Dass die Familienbeihilfe nach der - aktenmäßig nicht belegten und von der Beschwerdeführerin auch bestrittenen - Annahme der belangten Behörde im Streitzeitraum vom Kindesvater bezogen worden sein soll, ist im Beschwerdefall nicht ausschlaggebend, weil der Anspruch der Beschwerdeführerin nicht davon abhängt, ob eine andere Person die Familienbeihilfe - allenfalls zu Unrecht - bezogen hat (vgl. auch das hg. Erkenntnis vom 10. Mai 2010, 2010/16/0067).

Entscheidend ist im Beschwerdefall, ob die Beschwerdeführerin nach § 2a Abs. 2 FLAG auf diesen ihr nach § 2a Abs. 1 leg.cit. zustehenden Anspruch verzichtet hat.

Die Annahme im angefochtenen Bescheid, es sei unbestritten, dass die Beschwerdeführerin zugunsten ihres ehemaligen Ehemannes auf ihren vorrangigen Anspruch auf die Familienbeihilfe verzichtet habe, ist in der Aktenlage nicht gedeckt und wird von der Beschwerdeführerin ausdrücklich bestritten. Die Beschwerdeführerin führte in der Berufung aus, sie habe nicht auf den Anspruch verzichtet, sondern lediglich die Zustimmung erteilt, die Familienbeihilfe auf das gemeinsame, jedoch auf den Namen ihres damaligen Ehemannes lautende Konto zu überweisen, über welches beide verfügungsberechtigt gewesen seien.

Mit diesem Vorbringen hat sich die belangte Behörde nicht auseinander gesetzt.

Nach § 38 Abs. 2 VwGG hat die belangte Behörde nach Aufforderung des Verwaltungsgerichtshofes (§ 36 Abs. 1 letzter Satz VwGG) die Akten vorzulegen. Unterlässt sie dies, so kann der Verwaltungsgerichtshof, wenn er die belangte Behörde auf diese Säumnisfolge vorher ausdrücklich hingewiesen hat, auf Grund der Behauptungen des Beschwerdeführers erkennen. Dies gilt insoweit auch bei nur teilweiser Aktenvorlage (vgl. etwas die hg. Erkenntnisse vom 23. November 2004, 2002/15/0134, VwSlg 7.985/F, und vom 21. September 2009, 2009/16/0083).

Den vorgelegten Verwaltungsakten ist das von der belangten Behörde in der Gegenschrift erwähnte Formular "Beih 1", auf welchem die Beschwerdeführerin auf ihren vorrangigen Anspruch nach Ansicht der belangten Behörde verzichtet haben soll, nicht enthalten.

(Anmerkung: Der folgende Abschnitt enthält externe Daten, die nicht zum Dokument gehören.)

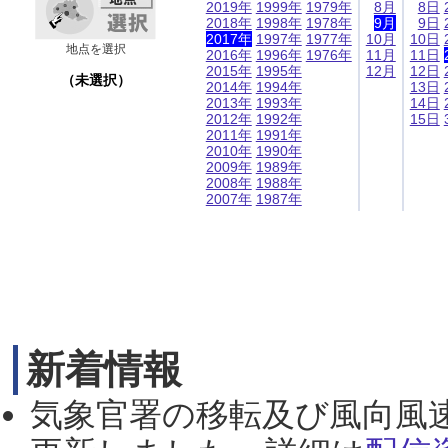
2019年
1999年
1979年
8月
8日
2018年
1998年
1978年
9月
9日
2017年
1997年
1977年
10月
10日
地点を選択
2016年
1996年
1976年
11月
11日
2015年
1995年
12月
12日
（未選択）
2014年
1994年
13日
2013年
1993年
14日
2012年
1992年
15日
2011年
1991年
2010年
1990年
2009年
1989年
2008年
1988年
2007年
1987年
新着情報
気象官署の移転及び風向風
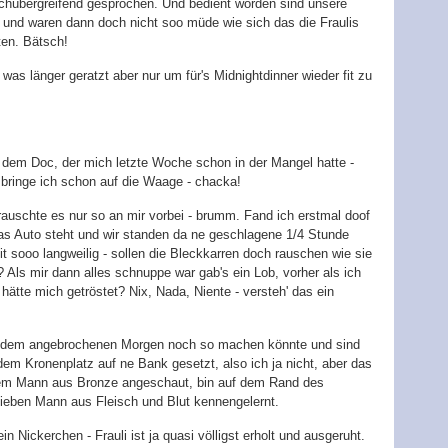
ischübergreifend gesprochen. Und bedient worden sind unsere
t und waren dann doch nicht soo müde wie sich das die Fraulis
ten. Bätsch!
as länger geratzt aber nur um für's Midnightdinner wieder fit zu
u dem Doc, der mich letzte Woche schon in der Mangel hatte -
 bringe ich schon auf die Waage - chacka!
auschte es nur so an mir vorbei - brumm. Fand ich erstmal doof
das Auto steht und wir standen da ne geschlagene 1/4 Stunde
t sooo langweilig - sollen die Bleckkarren doch rauschen wie sie
? Als mir dann alles schnuppe war gab's ein Lob, vorher als ich
 hätte mich getröstet? Nix, Nada, Niente - versteh' das ein
t dem angebrochenen Morgen noch so machen könnte und sind
m Kronenplatz auf ne Bank gesetzt, also ich ja nicht, aber das
 dem Mann aus Bronze angeschaut, bin auf dem Rand des
lieben Mann aus Fleisch und Blut kennengelernt.
in Nickerchen - Frauli ist ja quasi völligst erholt und ausgeruht.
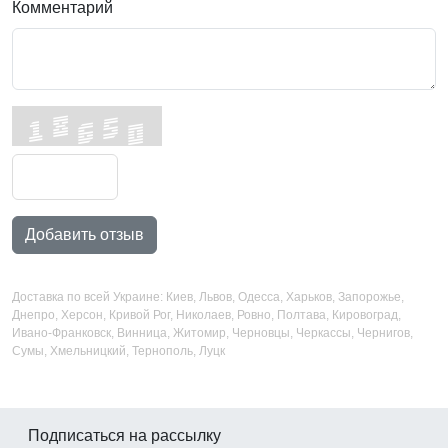
Комментарий
Добавить отзыв
Доставка по всей Украине: Киев, Львов, Одесса, Харьков, Запорожье,
Днепро, Херсон, Кривой Рог, Николаев, Ровно, Полтава, Кировоград,
Ивано-Франковск, Винница, Житомир, Черновцы, Черкассы, Чернигов,
Сумы, Хмельницкий, Тернополь, Луцк
Подписаться на рассылку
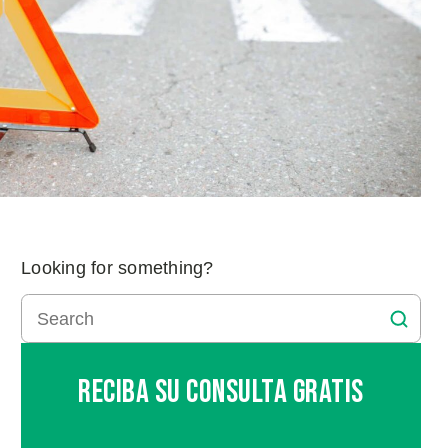
Looking for something?
Reciba Su Consulta Gratis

Der Verwaltungsgerichtshof geht nach § 38 Abs. 2 VwGG deshalb von dem in der Beschwerde ausdrücklich wiederholten und näher dargelegten Vorbringen der Beschwerdeführerin in der Berufung aus, dass sie auf ihren Anspruch nicht verzichtet, sondern lediglich eine Zustimmung zur Überweisung auf ein nicht auf ihren Namen lautendes Konto erteilt habe.

Der angefochtene Bescheid war daher wegen Rechtswidrigkeit seines Inhaltes gemäß § 42 Abs. 2 Z 1 VwGG aufzuheben.

Die Kostenentscheidung gründet sich auf die §§ 47 ff VwGG iVm der VwGH-Aufwandersatzverordnung 2008, BGBl. II Nr. 455.